[Keypoint text descriptions]
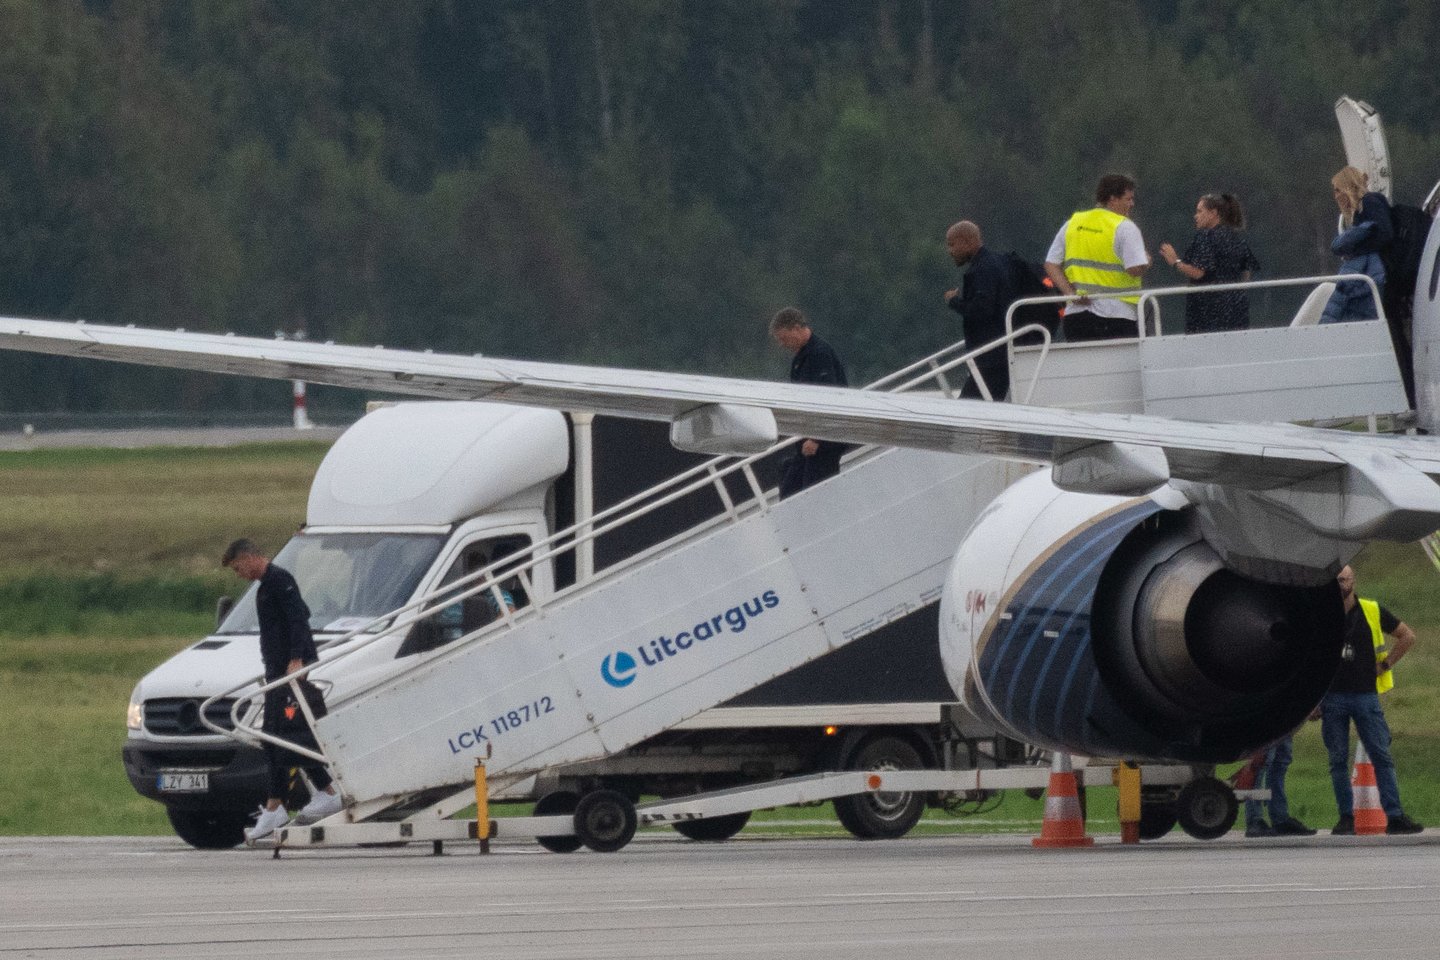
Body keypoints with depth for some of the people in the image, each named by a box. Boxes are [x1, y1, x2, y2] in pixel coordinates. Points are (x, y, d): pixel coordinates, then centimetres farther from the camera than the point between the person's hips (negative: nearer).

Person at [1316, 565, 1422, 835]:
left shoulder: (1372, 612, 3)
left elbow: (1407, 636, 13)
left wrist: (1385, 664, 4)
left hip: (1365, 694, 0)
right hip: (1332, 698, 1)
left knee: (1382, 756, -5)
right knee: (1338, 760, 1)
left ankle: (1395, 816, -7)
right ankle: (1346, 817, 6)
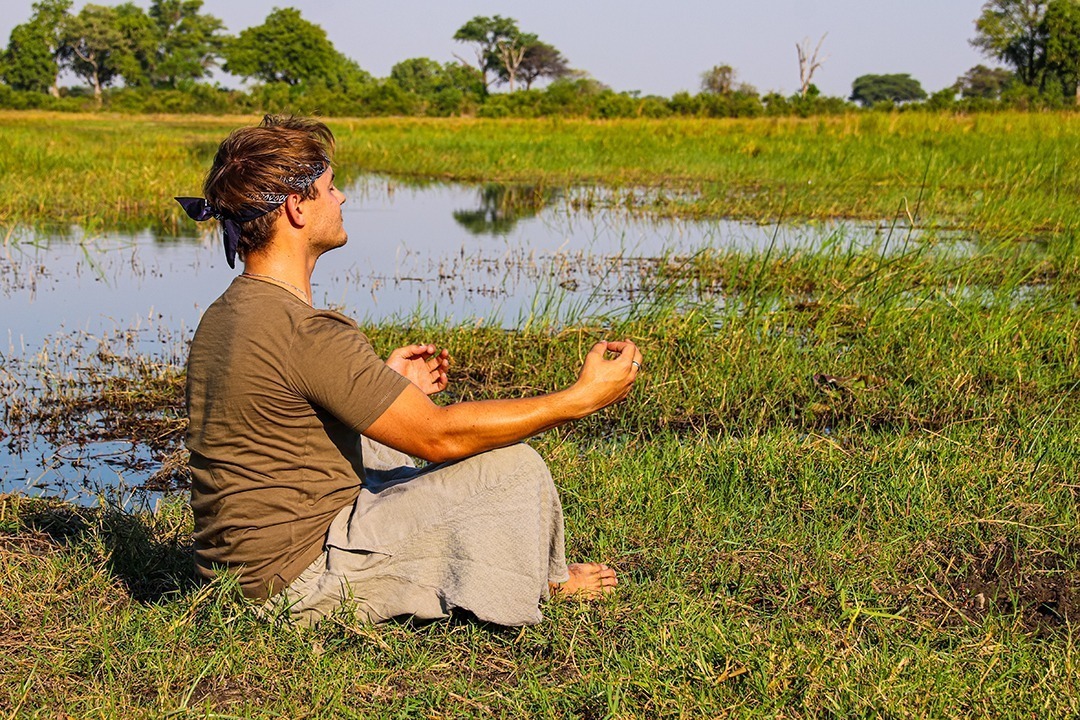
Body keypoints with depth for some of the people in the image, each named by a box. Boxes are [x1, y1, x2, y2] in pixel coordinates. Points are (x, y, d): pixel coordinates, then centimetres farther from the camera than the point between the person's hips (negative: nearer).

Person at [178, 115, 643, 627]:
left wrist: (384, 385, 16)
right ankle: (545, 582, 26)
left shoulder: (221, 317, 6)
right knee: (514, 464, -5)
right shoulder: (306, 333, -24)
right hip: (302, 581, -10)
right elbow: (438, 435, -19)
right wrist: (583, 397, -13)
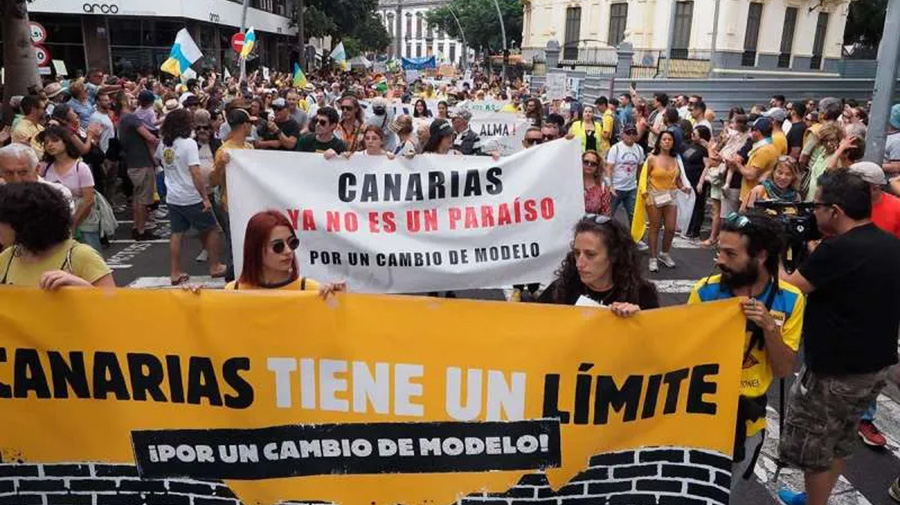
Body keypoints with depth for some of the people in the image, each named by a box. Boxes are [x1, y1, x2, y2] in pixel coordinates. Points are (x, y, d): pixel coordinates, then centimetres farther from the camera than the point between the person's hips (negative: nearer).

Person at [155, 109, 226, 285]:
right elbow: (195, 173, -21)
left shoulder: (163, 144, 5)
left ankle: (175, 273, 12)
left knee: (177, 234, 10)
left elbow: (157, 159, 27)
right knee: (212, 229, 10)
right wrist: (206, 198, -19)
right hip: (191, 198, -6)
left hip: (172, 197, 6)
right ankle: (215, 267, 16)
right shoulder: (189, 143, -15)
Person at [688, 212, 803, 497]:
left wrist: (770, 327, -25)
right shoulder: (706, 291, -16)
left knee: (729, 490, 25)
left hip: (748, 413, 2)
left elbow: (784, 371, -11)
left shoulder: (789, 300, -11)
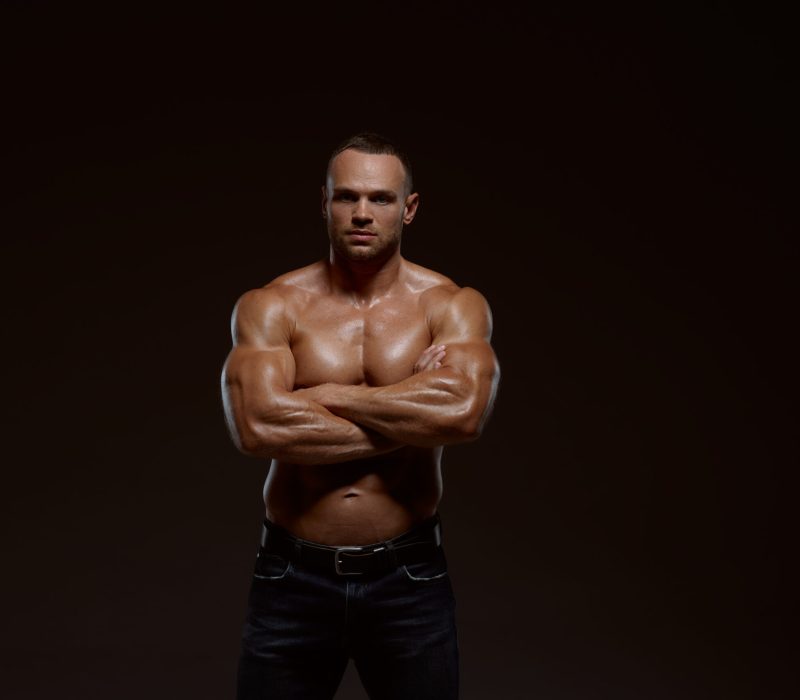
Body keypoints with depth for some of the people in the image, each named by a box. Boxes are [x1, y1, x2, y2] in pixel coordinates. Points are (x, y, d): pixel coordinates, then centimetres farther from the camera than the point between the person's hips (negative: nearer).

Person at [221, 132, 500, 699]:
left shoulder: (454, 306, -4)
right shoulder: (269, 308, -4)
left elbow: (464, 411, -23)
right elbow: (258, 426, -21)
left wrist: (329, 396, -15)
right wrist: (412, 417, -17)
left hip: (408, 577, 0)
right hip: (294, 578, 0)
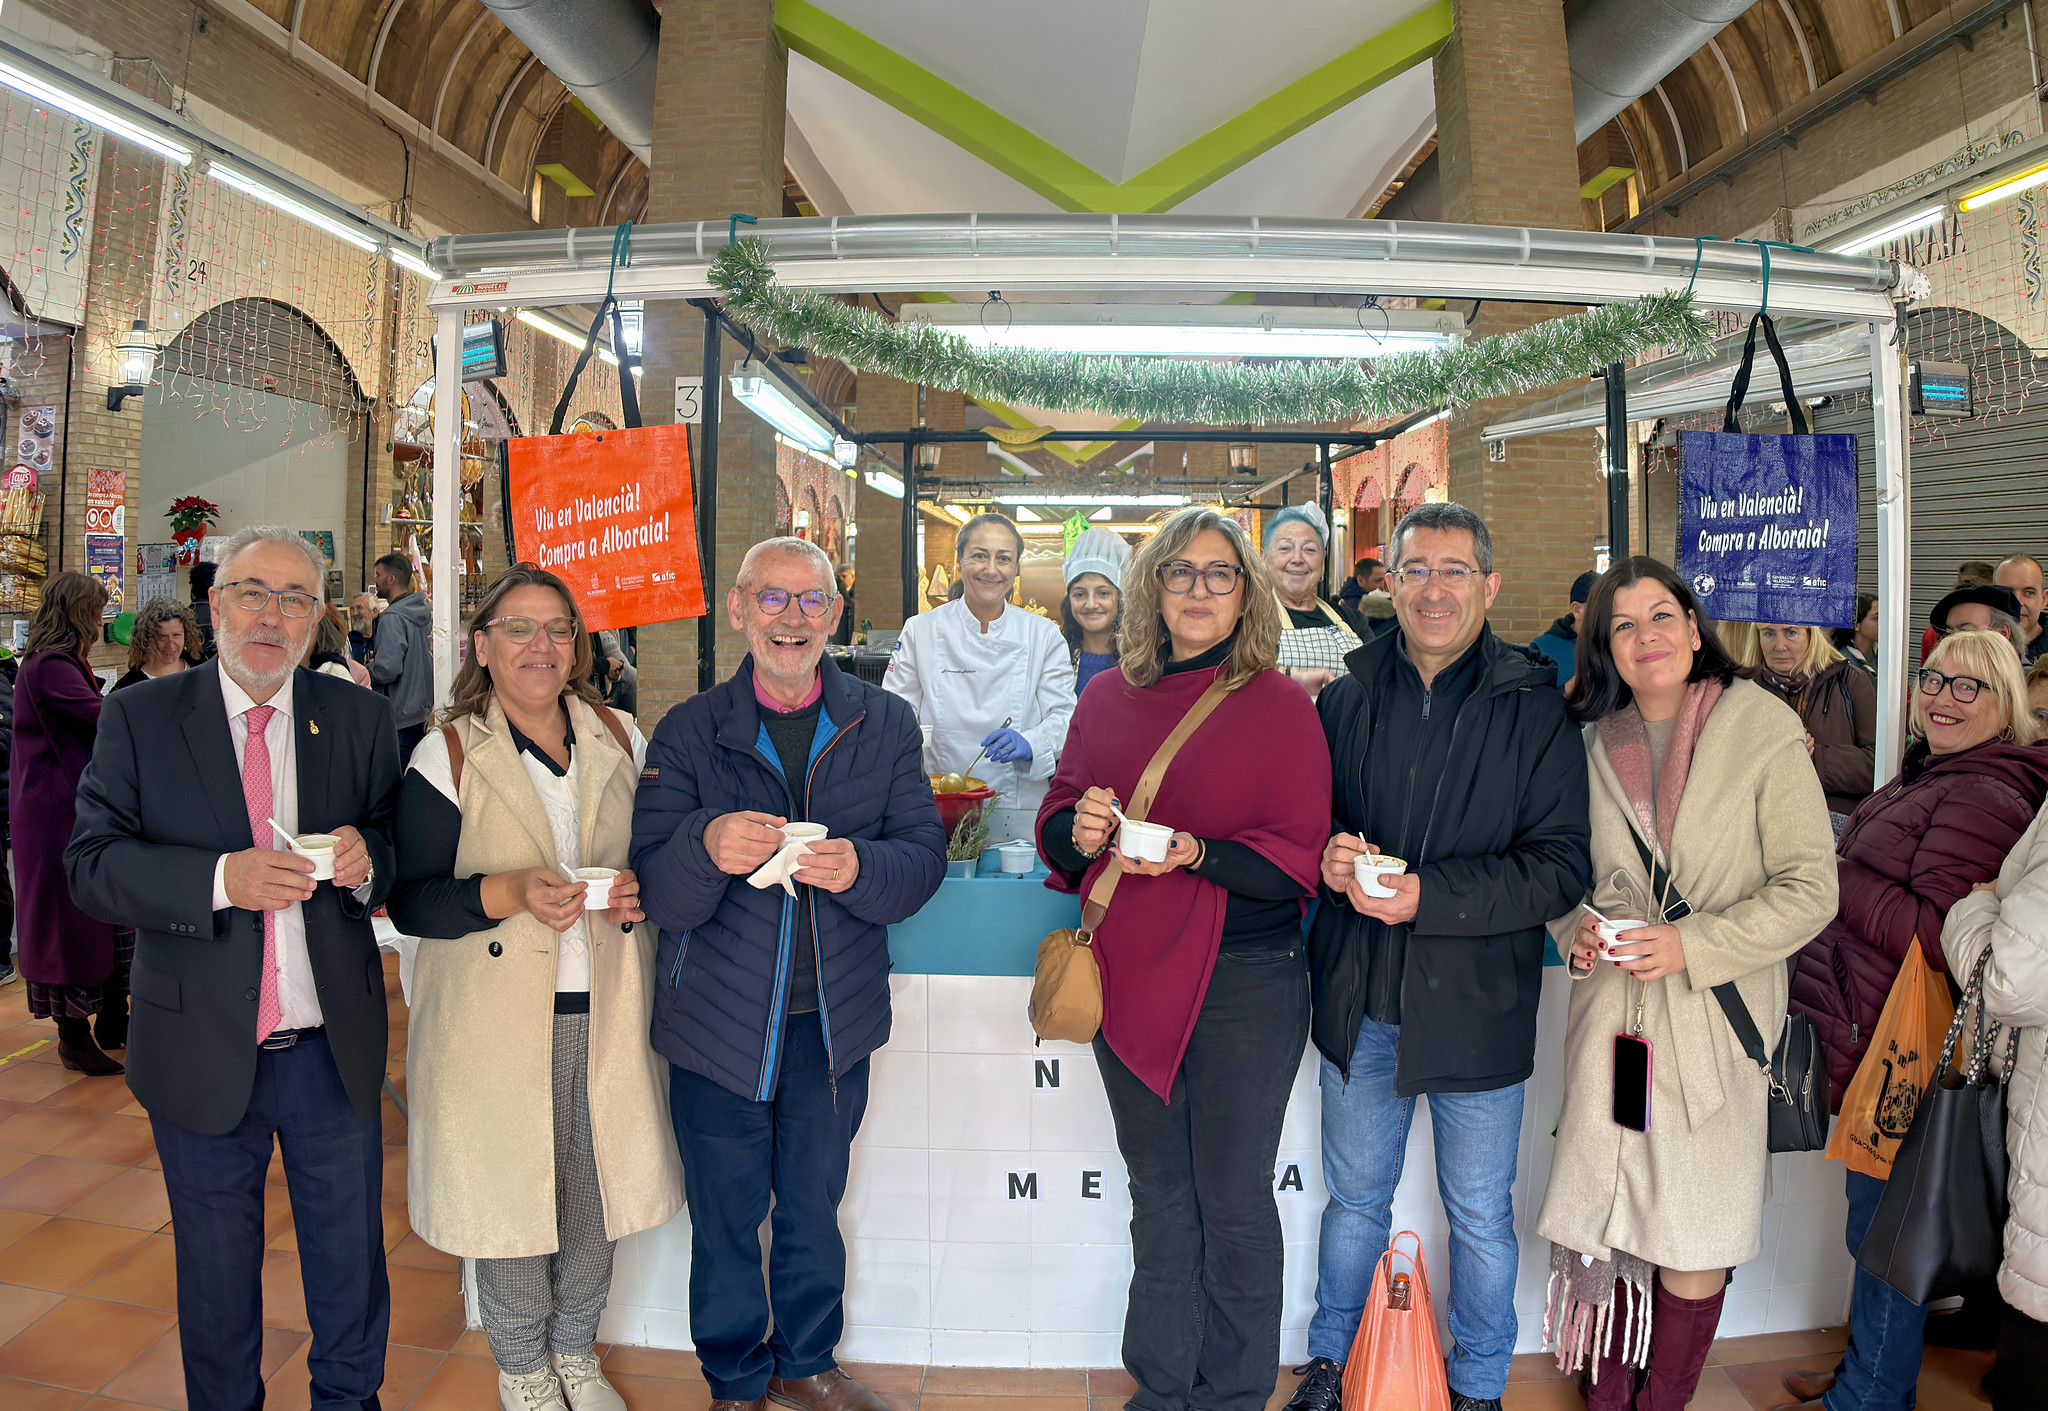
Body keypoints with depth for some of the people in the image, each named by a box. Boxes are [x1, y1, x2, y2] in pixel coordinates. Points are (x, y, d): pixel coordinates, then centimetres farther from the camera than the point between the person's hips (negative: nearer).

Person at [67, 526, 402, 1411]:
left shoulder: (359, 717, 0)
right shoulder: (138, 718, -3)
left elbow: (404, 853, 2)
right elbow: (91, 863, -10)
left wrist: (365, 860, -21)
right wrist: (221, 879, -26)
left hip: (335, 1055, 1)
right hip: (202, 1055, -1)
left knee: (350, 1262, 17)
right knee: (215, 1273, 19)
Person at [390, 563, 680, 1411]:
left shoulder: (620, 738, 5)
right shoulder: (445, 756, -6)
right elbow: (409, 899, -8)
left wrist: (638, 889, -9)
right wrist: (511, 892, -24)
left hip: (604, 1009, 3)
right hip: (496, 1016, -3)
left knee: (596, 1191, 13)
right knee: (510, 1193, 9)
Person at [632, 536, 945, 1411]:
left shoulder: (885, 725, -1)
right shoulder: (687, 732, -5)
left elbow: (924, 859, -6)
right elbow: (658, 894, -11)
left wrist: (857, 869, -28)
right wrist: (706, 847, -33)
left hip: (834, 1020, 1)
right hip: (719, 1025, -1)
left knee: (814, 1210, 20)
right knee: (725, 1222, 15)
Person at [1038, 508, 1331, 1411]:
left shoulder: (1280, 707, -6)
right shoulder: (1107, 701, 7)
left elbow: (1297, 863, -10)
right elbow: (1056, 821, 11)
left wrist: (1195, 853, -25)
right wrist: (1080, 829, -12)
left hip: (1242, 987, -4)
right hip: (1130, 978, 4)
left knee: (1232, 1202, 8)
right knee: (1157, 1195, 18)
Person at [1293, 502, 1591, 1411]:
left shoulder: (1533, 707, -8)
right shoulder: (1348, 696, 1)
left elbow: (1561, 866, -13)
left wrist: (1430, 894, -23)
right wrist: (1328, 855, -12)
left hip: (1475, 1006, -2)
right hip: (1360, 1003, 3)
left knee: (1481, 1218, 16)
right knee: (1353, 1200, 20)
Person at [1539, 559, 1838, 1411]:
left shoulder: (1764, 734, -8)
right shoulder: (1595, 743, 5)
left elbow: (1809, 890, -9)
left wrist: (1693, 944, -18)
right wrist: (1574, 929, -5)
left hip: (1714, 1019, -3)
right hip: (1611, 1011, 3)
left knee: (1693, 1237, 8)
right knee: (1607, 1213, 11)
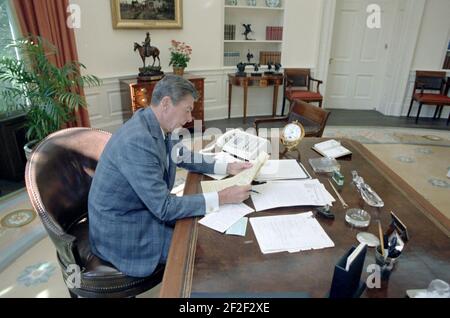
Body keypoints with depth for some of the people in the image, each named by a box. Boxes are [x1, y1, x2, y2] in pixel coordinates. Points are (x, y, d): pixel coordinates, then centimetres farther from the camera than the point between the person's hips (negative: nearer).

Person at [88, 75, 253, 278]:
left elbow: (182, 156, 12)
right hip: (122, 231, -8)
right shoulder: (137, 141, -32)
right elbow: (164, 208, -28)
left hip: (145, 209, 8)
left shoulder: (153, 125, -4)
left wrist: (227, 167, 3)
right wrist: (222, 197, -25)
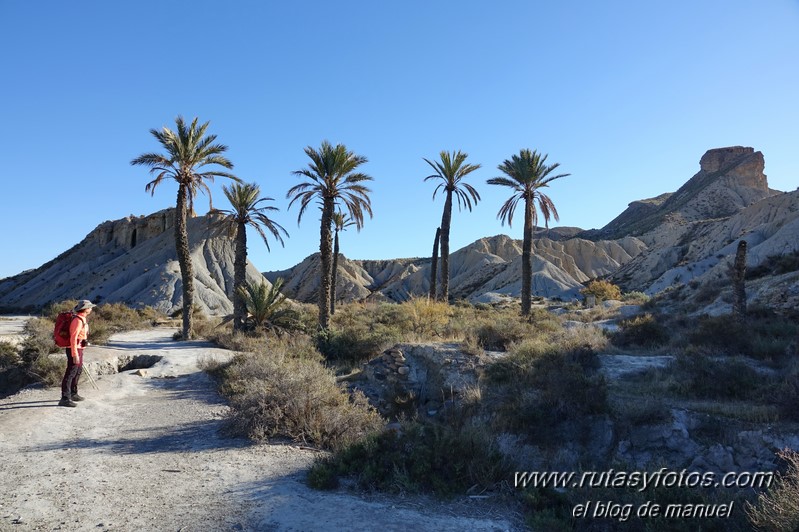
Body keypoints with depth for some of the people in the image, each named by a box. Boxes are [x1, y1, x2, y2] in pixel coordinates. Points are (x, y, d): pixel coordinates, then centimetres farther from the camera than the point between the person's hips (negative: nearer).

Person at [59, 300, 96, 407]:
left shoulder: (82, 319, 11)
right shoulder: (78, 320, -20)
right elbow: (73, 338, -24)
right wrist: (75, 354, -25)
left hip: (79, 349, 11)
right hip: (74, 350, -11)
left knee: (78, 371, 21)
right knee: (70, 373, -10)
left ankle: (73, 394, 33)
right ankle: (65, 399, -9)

[Task]
Wherever a line contains the string "ankle", copy that line from the data.

[Answer section]
left ankle: (1395, 816, -7)
right ankle: (1346, 817, 6)
right ankle: (545, 582, 26)
left ankle: (175, 273, 12)
right ankle: (215, 267, 16)
left ankle: (73, 394, 33)
right ankle: (65, 399, -9)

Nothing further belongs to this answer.